* _Recorded data_:
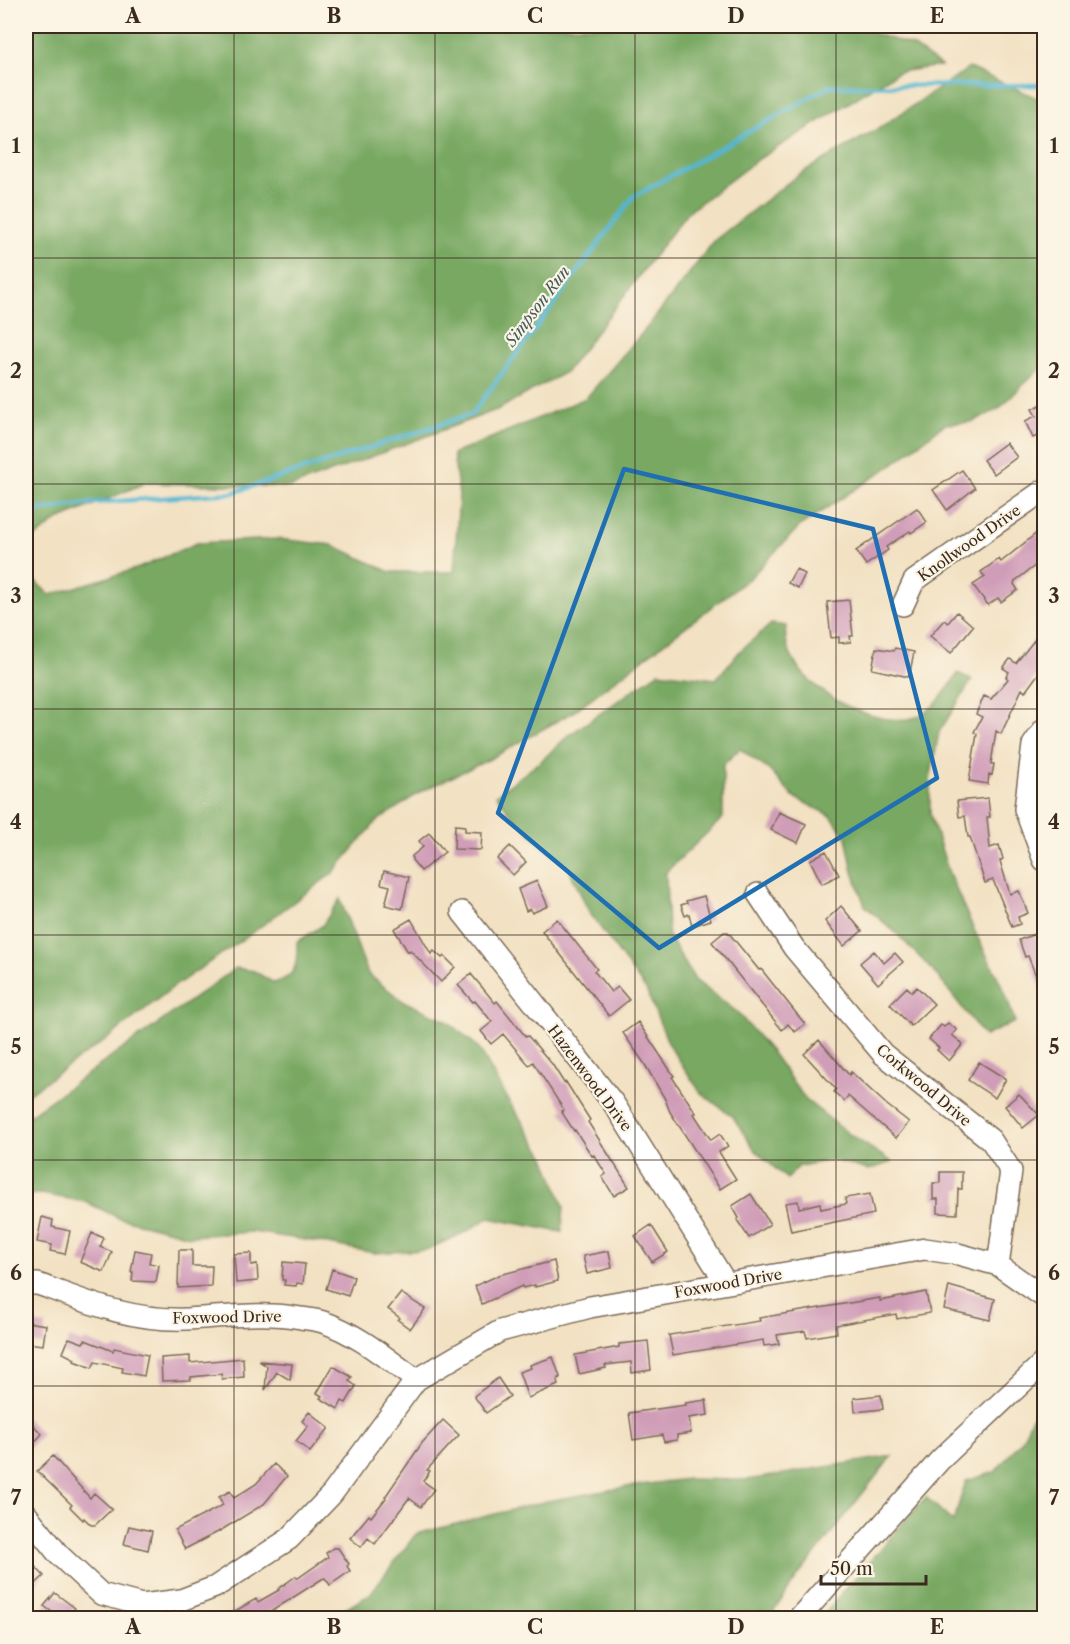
<svg xmlns="http://www.w3.org/2000/svg" width="1070" height="1644" font-family="'Libre Caslon Text',serif">
  <style>
    .forest { fill: #78a862; stroke: #5a6940; stroke-width: 1.5 }
    .lines { fill: none; stroke-linecap: round; stroke-linejoin: round }
    .stream { stroke: #53b6d1; stroke-width: 4.5 }
    .building { fill: #d09db8 }
    .minor-casing { stroke: #7b6a57; stroke-width: 24 }
    .minor { stroke: #fff; stroke-width: 21 }
    .marked { fill: none; stroke: #1f6fb2; stroke-width: 4.5; stroke-linejoin: round }
    .grid { fill: none; stroke: #3b2a1e; stroke-width: 1.5; stroke-opacity: 0.55 }
    .labels { text-anchor: middle; dominant-baseline: central; stroke-width: 4.5; stroke-linejoin: round; paint-order: stroke }
    .street-label { font-size: 15px; fill: #3b2a1e; stroke: #fcf5e5 }
    .water-label { font-size: 16px; font-style: italic; fill: #435b5d; stroke: #fcf5e5 }
    .neatline { fill: none; stroke: #3b2a1e; stroke-width: 2 }
    .grid-label { font-size: 20px; text-anchor: middle; font-weight: bold; fill: #3b2a1e }
  </style>
  <rect width="100%" height="100%" fill="#fcf5e5"/>
  <filter id="ink" filterUnits="userSpaceOnUse"><feTurbulence type="fractalNoise" baseFrequency=".0167" numOctaves="2"/><feDisplacementMap in="SourceGraphic" scale="12" xChannelSelector="R" yChannelSelector="G"/><feConvolveMatrix kernelMatrix="1 2 1 2 8 2 1 2 1" color-interpolation-filters="sRGB"/></filter>
  <filter id="wash" filterUnits="userSpaceOnUse"><feTurbulence type="fractalNoise" baseFrequency=".008" numOctaves="4" result="noise"/><feDisplacementMap in="SourceGraphic" scale="24" xChannelSelector="R" yChannelSelector="G"/><feGaussianBlur stdDeviation="1.35" result="paint"/><feColorMatrix in="noise" values="0 0 0 0 0 0 0 0 0 0 0 0 0 0 0 0 0 1.4 0 .05"/><feComposite in="paint" operator="in"/></filter>
  <g filter="url(#wash)">
    <rect width="100%" height="100%" fill="#f2e1c2"/>
    <path class="forest" d="M26,26H241L248,31L251,26H852L913,46L941,66L898,72L757,160L687,213L566,372L499,409L291,487L145,483L58,520L26,544Z
      M969,68L1044,101V366L1028,380L999,409L972,422L945,424L889,467L801,525L751,577L573,712L490,759L422,791L376,822L333,873L252,933L172,988L107,1039L26,1095V573L50,595L139,568L197,543L278,539L333,545L390,572H454L459,495L453,454L586,398L649,325L715,240L799,174L879,128Z
      M771,624L786,626C778,679 867,729 913,718C933,713 948,689 958,673L972,680L939,732L930,780V814L949,873L974,930L1005,992L1015,1022L984,1036L936,974L896,933L865,906L853,872L846,837L831,816L793,797L770,771L740,749L723,765V818L666,872L668,935L695,980L737,1012L772,1053L806,1100L849,1134L892,1162L868,1170L833,1160L799,1166L787,1179L755,1150L733,1117L701,1093L670,1047L646,990L589,912L568,867L544,847L509,812L496,795L540,762L569,735L659,672L716,679L740,651Z
      M340,899L368,974L403,1001L447,1021L478,1047L512,1106L545,1157L564,1206L562,1232L488,1218L466,1232L426,1250L374,1253L318,1242L253,1232L190,1236L119,1218L86,1202L41,1194L26,1195V1118L236,968L254,971L274,983C298,976 297,964 297,942L322,926Z
      M1044,1390V1618H822L834,1602L926,1497L953,1522L966,1481L995,1472L1022,1440Z
      M892,1456L798,1576L769,1618H331L370,1594L416,1534L547,1501L632,1486L687,1479L747,1480Z"/>
    <g class="lines">
      <path class="stream" d="M26,512L90,503L232,493L472,414L633,197L830,86L1044,85"/>
    </g>
    <g id="blocks">
      <path class="building" d="M1044,403V435V433L1033,438L1025,421L1036,416L1032,409Z
        M1006,443L1017,457L994,474L983,460Z
        M962,470L975,488L947,510L933,490Z
        M917,508L927,522L911,533L910,531L886,547L888,550L866,565L856,551Z
        M1044,527V559L1015,581L1014,584L1018,590L1001,602L998,598L988,605L973,585L985,577L981,572L999,559L1001,562Z
        M796,569L805,574L798,588L788,583Z
        M849,600L853,636H850L851,642L839,643V637L831,638L827,602Z
        M957,612L973,626L951,653L930,636L944,620L948,623Z
        M1044,628V666L1025,692L1022,689L1001,734L996,731L991,764H994L992,775L989,774L988,784L969,781L977,734L974,732L982,717L976,714L984,696L991,699L1008,679L1006,677L1009,672L1003,668L1010,659L1016,663Z
        M876,648L894,651L895,648L914,652L909,677L872,669Z
        M988,798L990,817H987L990,848L999,845L1003,859L1000,861L1010,894L1019,891L1028,913L1018,917L1020,924L1012,927L993,880L985,883L970,837H968L965,816L959,817L957,801Z
        M779,812L806,824L798,843L771,830Z
        M455,825L465,826V831L482,832L481,850L454,849Z
        M429,833L445,852L421,871L412,860V856L423,847L419,841Z
        M510,846L526,862L513,875L497,859Z
        M826,851L839,875L822,884L810,860Z
        M384,871L409,877L402,909L385,905L390,886L381,884Z
        M537,881L548,906L532,913L530,909L526,911L518,889Z
        M704,896L711,920L692,926L689,914L685,916L681,905L687,903L686,901Z
        M841,906L862,931L844,946L825,921Z
        M411,919L431,954L434,951L442,958L444,956L455,967L441,982L410,950L408,952L394,929Z
        M557,919L597,969L594,971L611,992L618,987L629,1000L609,1016L542,931Z
        M724,932H728L759,970L761,969L800,1018L805,1024L795,1032L788,1024L782,1030L712,942Z
        M1035,934L1042,951L1040,952L1044,963V996L1028,956L1025,957L1019,940Z
        M874,951L884,963L895,953L903,962L878,984L860,963Z
        M471,974L495,1003L497,1001L526,1037L528,1036L552,1064L564,1083L566,1082L590,1120L588,1122L629,1187L614,1196L602,1177L606,1174L594,1155L592,1156L575,1130L574,1131L561,1111L564,1110L533,1062L529,1065L503,1034L491,1044L481,1031L492,1022L475,1001L473,1002L458,985Z
        M907,987L912,992L917,987L934,1004L911,1026L890,1004Z
        M638,1022L674,1076L672,1077L696,1113L694,1114L711,1140L720,1134L728,1146L719,1152L736,1179L720,1189L670,1112L665,1099L644,1063L623,1033Z
        M948,1023L957,1030L952,1035L963,1044L949,1061L937,1050L939,1048L929,1039L941,1025L944,1027Z
        M819,1040L849,1075L851,1072L887,1105L909,1122L896,1138L848,1096L844,1101L834,1092L836,1089L804,1054Z
        M979,1062L1006,1079L995,1098L968,1080Z
        M1019,1094L1039,1115L1023,1128L1005,1106Z
        M940,1172H962V1189H958L957,1214L938,1213V1199H933V1183H940Z
        M751,1194L770,1224L749,1238L737,1220L739,1218L732,1206Z
        M870,1194L874,1214L791,1231L785,1203L798,1201L799,1208L820,1203L821,1209L846,1204L845,1198Z
        M42,1217L53,1220L52,1227L70,1231L65,1254L50,1251L52,1245L37,1242Z
        M651,1225L668,1252L652,1262L635,1236Z
        M92,1233L104,1238L100,1247L112,1252L104,1272L80,1262Z
        M135,1250L151,1253L149,1263L159,1265L156,1282L132,1281L133,1272H131Z
        M179,1250H192V1266H212L211,1286L178,1288Z
        M609,1251L612,1268L587,1274L583,1256Z
        M251,1253V1265L257,1264L258,1281L236,1283L234,1254Z
        M554,1261L558,1281L535,1287V1285L523,1288L522,1286L482,1304L475,1286L499,1275Z
        M283,1262L305,1264L303,1284L297,1283L296,1286L284,1285L285,1280H282Z
        M332,1269L354,1277L348,1296L326,1289Z
        M949,1286L995,1299L990,1320L944,1309Z
        M926,1292L930,1313L897,1319L896,1314L836,1325L837,1333L807,1338L805,1331L777,1335L779,1344L764,1346L763,1340L673,1355L669,1335L760,1321L759,1318L880,1298V1301Z
        M401,1293L425,1309L410,1329L398,1320L400,1318L388,1309Z
        M26,1322L46,1325L43,1345L26,1343Z
        M69,1338L83,1343L85,1340L113,1351L114,1348L148,1355L144,1376L122,1372L123,1368L95,1362L92,1368L74,1361L75,1359L63,1353Z
        M648,1341L651,1370L632,1373L631,1362L605,1365L606,1368L579,1374L575,1355L619,1347V1344Z
        M190,1356V1363L243,1358L244,1377L222,1379L221,1374L191,1377V1380L162,1381L161,1358Z
        M553,1357L560,1377L557,1381L558,1385L528,1398L519,1372L531,1368L530,1365Z
        M259,1361L292,1364L290,1380L277,1372L265,1390L267,1366Z
        M333,1366L352,1377L349,1381L356,1386L346,1403L342,1401L338,1409L320,1398L322,1396L317,1393Z
        M498,1378L510,1396L486,1413L474,1396Z
        M881,1395L883,1409L855,1412L854,1398Z
        M706,1400L708,1415L689,1418L691,1433L677,1435V1440L664,1442L662,1435L633,1440L629,1413L686,1405L685,1403Z
        M309,1412L329,1428L310,1452L296,1441L308,1426L302,1421Z
        M26,1418L42,1434L26,1451Z
        M443,1420L459,1435L427,1470L430,1471L423,1481L434,1489L421,1507L409,1498L375,1544L368,1538L361,1547L350,1538L369,1515L371,1517L386,1498L385,1497L422,1443Z
        M53,1456L90,1498L94,1493L112,1509L95,1525H91L84,1518L83,1520L70,1507L72,1505L37,1471Z
        M274,1464L287,1476L264,1504L218,1532L185,1549L175,1530L223,1505L219,1497L230,1491L234,1498L256,1484Z
        M129,1526L152,1531L148,1550L124,1544Z
        M333,1548H338L349,1564L347,1566L350,1571L330,1585L325,1578L322,1579L261,1618H223L256,1599L258,1602L279,1590L278,1589L296,1576L298,1578L328,1557L326,1553Z
        M26,1557L44,1576L26,1593Z
        M55,1593L75,1608L66,1618H60L44,1606Z"/>
    </g>
  </g>
  <g filter="url(#ink)">
    <use href="#blocks" fill-opacity="0" stroke="#7b6a57" stroke-width="1.5"/>
    <g class="lines">
      <g class="minor-casing">
        <path id="minor" d="M903,605L914,581L1044,490
          M1044,729L1033,745L1025,809L1044,860
          M758,894L794,948L883,1054L991,1140L1011,1171L998,1265
          M462,912L614,1104L726,1283
          M26,1284H38C89,1303 131,1321 187,1319C226,1317 262,1311 301,1318C308,1319 317,1320 323,1322C358,1334 387,1359 416,1380
          M26,1514L59,1555L101,1594L142,1605L181,1600L215,1587L289,1539L332,1494L416,1380L500,1331L590,1307L925,1249L958,1254L998,1265L1044,1297
          M799,1618L940,1460L1044,1362"/>
      </g>
      <use href="#minor" class="minor"/>
    </g>
  </g>
  <path class="marked" d="M624,469L873,529L937,778L659,948L498,813Z"/>
  <path class="grid" d="M234,26V1618M435,26V1618M635,26V1618M836,26V1618M26,258H1044M26,484H1044M26,709H1044M26,935H1044M26,1160H1044M26,1386H1044"/>
  <g class="labels">
    <g class="street-label">
      <text transform="translate(969 543) rotate(-35)">Knollwood Drive</text>
      <text transform="translate(590 1078) rotate(53)">Hazenwood Drive</text>
      <text transform="translate(924 1085) rotate(40)">Corkwood Drive</text>
      <text transform="translate(728 1283) rotate(-10)">Foxwood Drive</text>
      <text transform="translate(227 1317) rotate(-1)">Foxwood Drive</text>
    </g>
    <g class="water-label">
      <text transform="translate(537 306) rotate(-53)">Simpson Run</text>
    </g>
  </g>
  <rect width="1070" height="1644" fill="none" stroke="#fcf5e5" stroke-width="66"/>
  <path d="M821 1575v9h105v-9" fill="none" stroke="#3b2a1e" stroke-width="3"/>
  <text x="830" y="1575" font-size="18" fill="#3b2a1e" stroke="#fcf5e5" stroke-width="4.5" paint-order="stroke">50 m</text>
  <rect x="33" y="33" width="1004" height="1578" class="neatline"/>
  <g class="grid-label">
    <text x="133" y="23">A</text>
    <text x="334" y="23">B</text>
    <text x="535" y="23">C</text>
    <text x="736" y="23">D</text>
    <text x="937" y="23">E</text>
    <text x="16" y="153">1</text>
    <text x="1054" y="153">1</text>
    <text x="16" y="378">2</text>
    <text x="1054" y="378">2</text>
    <text x="16" y="603">3</text>
    <text x="1054" y="603">3</text>
    <text x="16" y="829">4</text>
    <text x="1054" y="829">4</text>
    <text x="16" y="1054">5</text>
    <text x="1054" y="1054">5</text>
    <text x="16" y="1280">6</text>
    <text x="1054" y="1280">6</text>
    <text x="16" y="1505">7</text>
    <text x="1054" y="1505">7</text>
    <text x="133" y="1634">A</text>
    <text x="334" y="1634">B</text>
    <text x="535" y="1634">C</text>
    <text x="736" y="1634">D</text>
    <text x="937" y="1634">E</text>
  </g>
</svg>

* _Work instruction_:
Filter the data for the string "forest". Copy each matching line.

* _Solution below_:
    .forest { fill: #78a862; stroke: #5a6940; stroke-width: 1.5 }
    <path class="forest" d="M26,26H241L248,31L251,26H852L913,46L941,66L898,72L757,160L687,213L566,372L499,409L291,487L145,483L58,520L26,544Z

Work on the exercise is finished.